Justice Thomas’s Pay

Congress has been diminishing judges’ pay for decades. Why is Justice Thomas the only sage who’s pressing the point?

AP Photo/J. Scott Applewhite, File)
Justice Clarence Thomas at the Supreme Court, October 7, 2022. AP Photo/J. Scott Applewhite, File)

The campaign to drive Justice Clarence Thomas off the Supreme Court moves into new territory with the reports that he has complained about his pay. These pieces, in the Times and ProPublica, have been delivered with a slight tone of scandal. They report that a generation ago, Justice Thomas complained to a member of Congress about the diminishment of justices’s pay and warned that some might quit the court over it.

Both the Times and ProPublica mention the recent hubbub over the gifts Justice Thomas has received from wealthy friends. They fail to mention, though, how the Revolutionary Founders of America would have viewed all this. They would have been shocked down to the ground. For judges’ pay was one of the enumerated reasons that America broke with England in the first place and struck for independence.

The enumeration of judges’ pay as a revolutionary issue is in the Declaration of Independence itself.
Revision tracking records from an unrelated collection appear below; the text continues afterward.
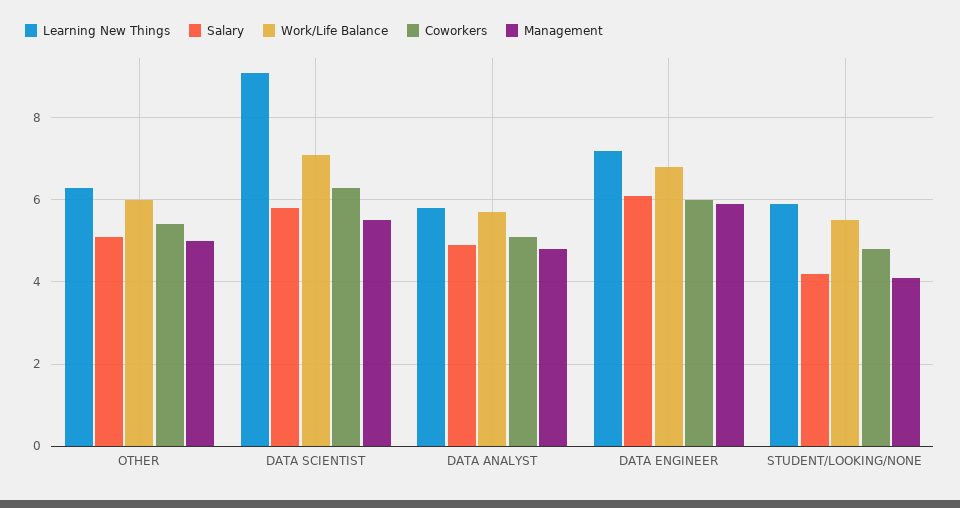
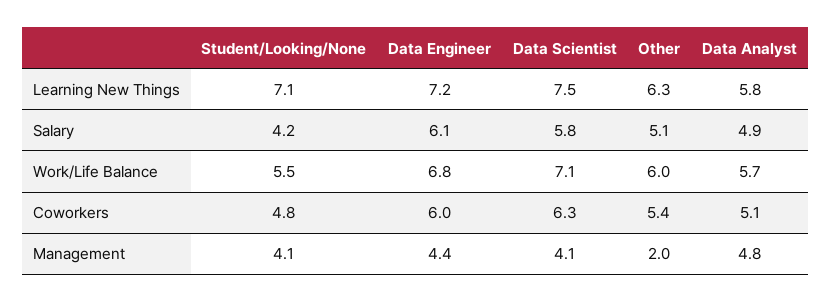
  {
    "Learning New Things": {
      "OTHER": 6.3,
-     "DATA SCIENTIST": 9,
+     "DATA SCIENTIST": 7.5,
      "DATA ANALYST": 5.8,
      "DATA ENGINEER": 7.2,
-     "STUDENT/LOOKING/NONE": 6
+     "STUDENT/LOOKING/NONE": 7.1
    },
    "Salary": {
      "OTHER": 5.1,
      "DATA SCIENTIST": 5.8,
      "DATA ANALYST": 4.9,
      "DATA ENGINEER": 6.1,
      "STUDENT/LOOKING/NONE": 4.2
    },
    "Work/Life Balance": {
      "OTHER": 6,
      "DATA SCIENTIST": 7.1,
      "DATA ANALYST": 5.7,
      "DATA ENGINEER": 6.8,
      "STUDENT/LOOKING/NONE": 5.5
    },
    "Coworkers": {
      "OTHER": 5.4,
      "DATA SCIENTIST": 6.3,
      "DATA ANALYST": 5.1,
      "DATA ENGINEER": 6,
      "STUDENT/LOOKING/NONE": 4.8
    },
    "Management": {
-     "OTHER": 5,
+     "OTHER": 2,
-     "DATA SCIENTIST": 5.5,
+     "DATA SCIENTIST": 4.1,
      "DATA ANALYST": 4.8,
-     "DATA ENGINEER": 6,
+     "DATA ENGINEER": 4.4,
      "STUDENT/LOOKING/NONE": 4.1
    }
  }

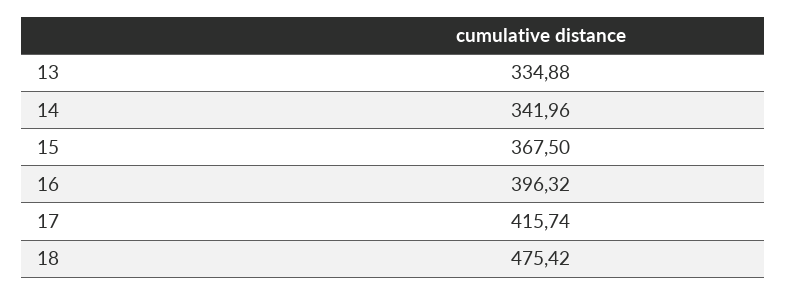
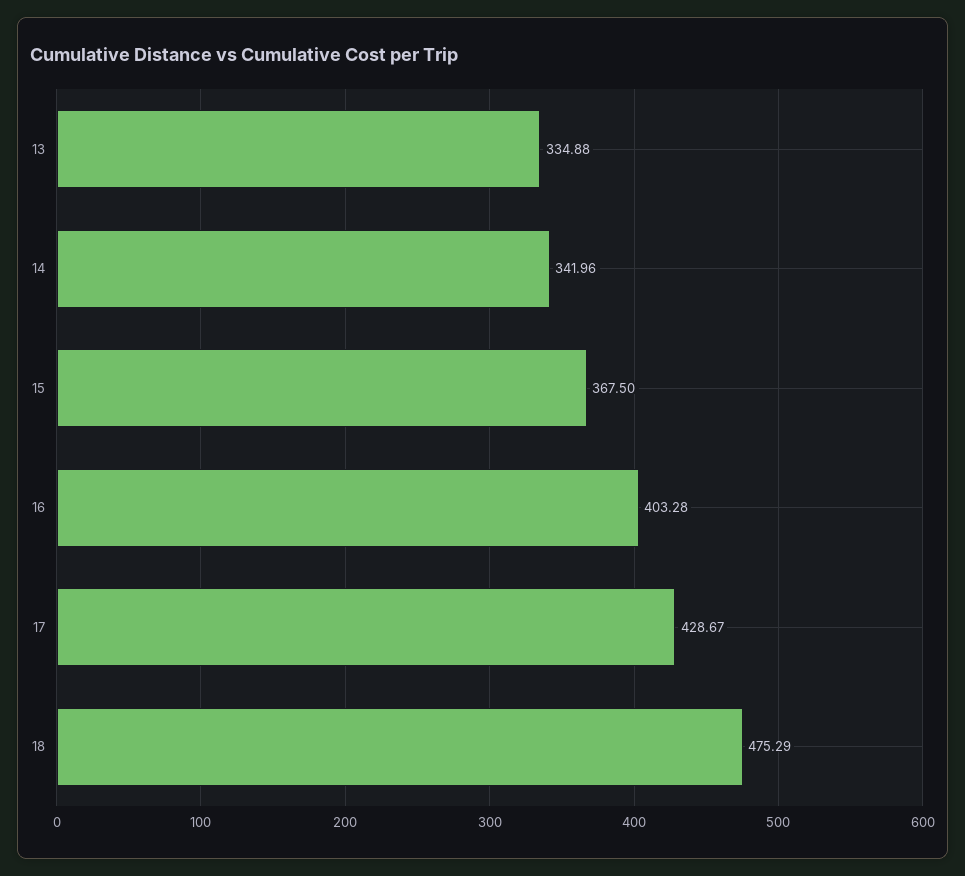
  {
    "13": 334.88,
    "14": 341.96,
    "15": 367.5,
-   "16": 396.32,
+   "16": 403.28,
-   "17": 415.74,
+   "17": 428.67,
-   "18": 475.42
+   "18": 475.29
  }

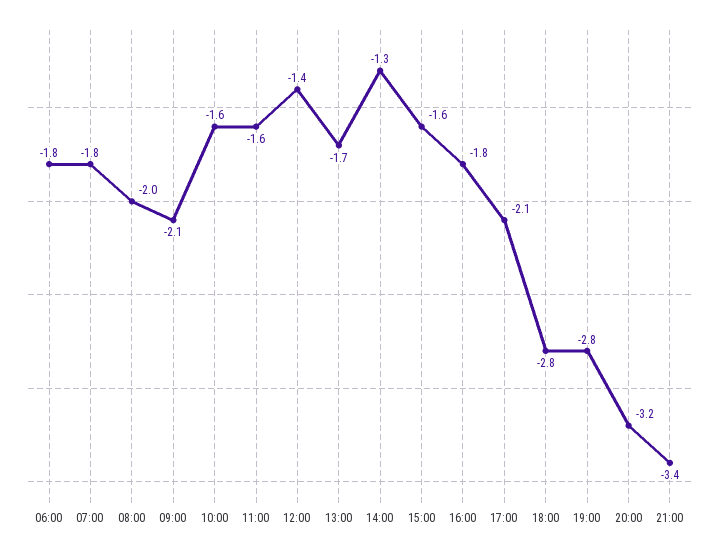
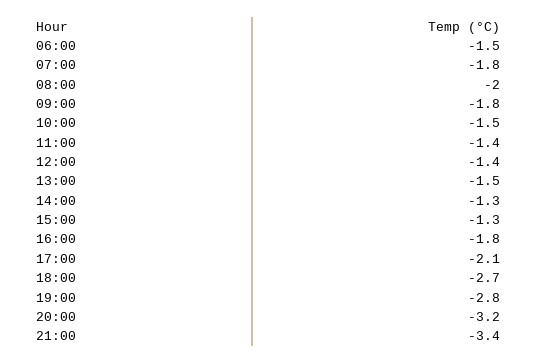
  {
-   "06:00": -1.8,
+   "06:00": -1.5,
    "07:00": -1.8,
    "08:00": -2,
-   "09:00": -2.1,
+   "09:00": -1.8,
-   "10:00": -1.6,
+   "10:00": -1.5,
-   "11:00": -1.6,
+   "11:00": -1.4,
    "12:00": -1.4,
-   "13:00": -1.7,
+   "13:00": -1.5,
    "14:00": -1.3,
-   "15:00": -1.6,
+   "15:00": -1.3,
    "16:00": -1.8,
    "17:00": -2.1,
-   "18:00": -2.8,
+   "18:00": -2.7,
    "19:00": -2.8,
    "20:00": -3.2,
    "21:00": -3.4
  }

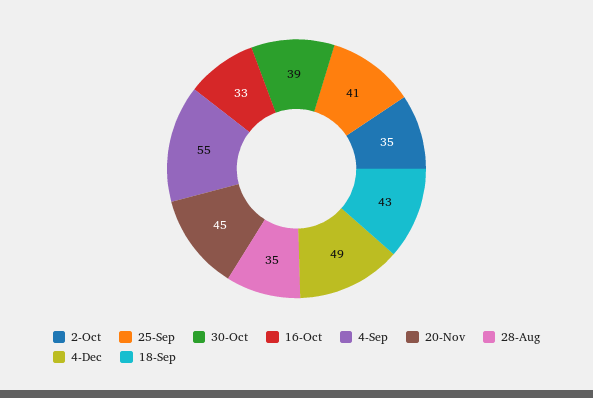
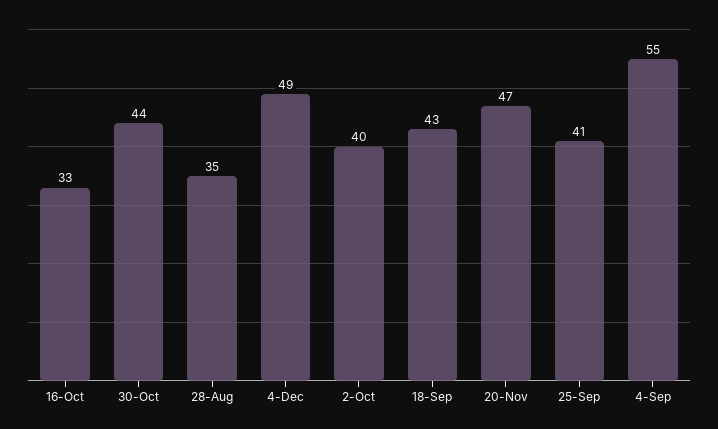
  {
-   "2-Oct": 35,
+   "2-Oct": 40,
    "25-Sep": 41,
-   "30-Oct": 39,
+   "30-Oct": 44,
    "16-Oct": 33,
    "4-Sep": 55,
-   "20-Nov": 45,
+   "20-Nov": 47,
    "28-Aug": 35,
    "4-Dec": 49,
    "18-Sep": 43
  }

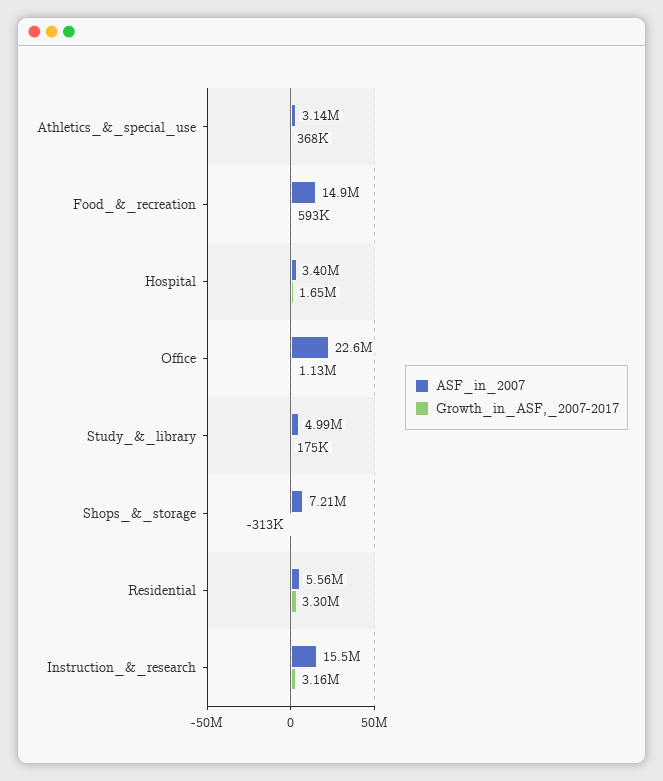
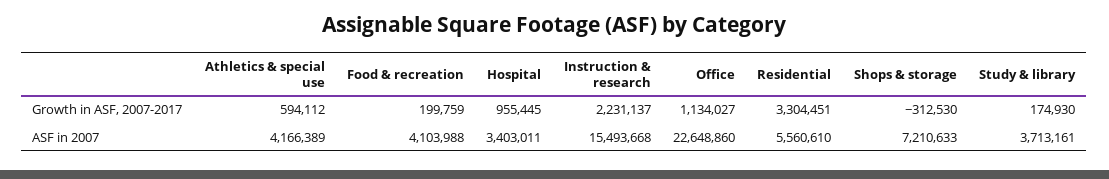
  {
    "ASF_in_2007": {
-     "Athletics_&_special_use": 3140000,
+     "Athletics_&_special_use": 4166389,
-     "Food_&_recreation": 14900000,
+     "Food_&_recreation": 4103988,
      "Hospital": 3403011,
      "Office": 22648860,
-     "Study_&_library": 4990000,
+     "Study_&_library": 3713161,
      "Shops_&_storage": 7210633,
      "Residential": 5560610,
      "Instruction_&_research": 15493668
    },
    "Growth_in_ASF,_2007-2017": {
-     "Athletics_&_special_use": 368000,
+     "Athletics_&_special_use": 594112,
-     "Food_&_recreation": 593000,
+     "Food_&_recreation": 199759,
-     "Hospital": 1650000,
+     "Hospital": 955445,
      "Office": 1134027,
      "Study_&_library": 174930,
      "Shops_&_storage": -312530,
      "Residential": 3304451,
-     "Instruction_&_research": 3160000
+     "Instruction_&_research": 2231137
    }
  }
It complains that George III “has made Judges dependent on his Will alone, for the tenure of their offices, and the amount and payment of their salaries.” This is why the Constitution requires that judges get to serve for life and must be paid for their services “a Compensation which shall not be diminished during their Continuance in Office.”

To be clear: It is unconstitutional in America to diminish a judge’s pay. Why the stories on Justice Thomas in the Times and ProPublica fail to mention that is beyond us. Is Justice Thomas the only one around here who’s read the blasted Constitution? It’s not just that it’s unconstitutional to lower a judge’s pay. It’s that for years Congress, to which the Constitution grants the monetary powers, has been doing just that.

The Times does capture a glimmer of this: “In 2000,” it reports, “Justice Thomas’s salary, that of an associate justice on the court, was $173,600 a year — more than $300,000 today. (Justice Thomas and the other associate justices are paid $285,400 a year now.)” The parentheses are the Times’. This means that just since 2000, Justice Thomas’ pay has been diminished by nearly $15,000. Over the years, it adds up.

That understates the predicament that Justice Thomas and other judges face. Justice Thomas started on the court a lot earlier than the year 2000. He became a justice on October 23, 1991. His salary then was $153,600, which at the time was valued at some 423 ounces of gold, the basis of monetary value. Since then the gold value of Justice Thomas’s salary has been diminished to the current equivalent of only about 135 ounces.

That’s a staggering drop. It puts Justice Thomas’ complaint in sharp relief. It means that during Justice Thomas’ tenure on the high bench the value of his compensation has been diminished by something like 68 percent. In other words, what Justice Thomas comprehends is that the salary he has been allotted by Congress — the George III in this drama — is unconstitutional and is also in violation of the Declaration of Independence.

It might be — it apparently is — that the Times and ProPublica are scandalized that Justice Thomas has from time to time rattled the cage over the diminishment of his pay and that of the other justices. By our lights the scandal is that so few others have been pressing the case for constitutional compensation for our judges. It’s not surprising that Justice Thomas is out front on this head. He’s an exceptionally courageous character.

We understand that the legal establishment will snicker at our view of this as eccentric. We’re sticking with it. Those who believe in a strong, confident, independent judiciary ought to be celebrating Justice Thomas démarche on diminishment. There’s no doubt in our mind that George Washington, Alexander Hamilton, Thomas Jefferson, and James Madison would comprehend the importance of Justice Thomas’ complaint.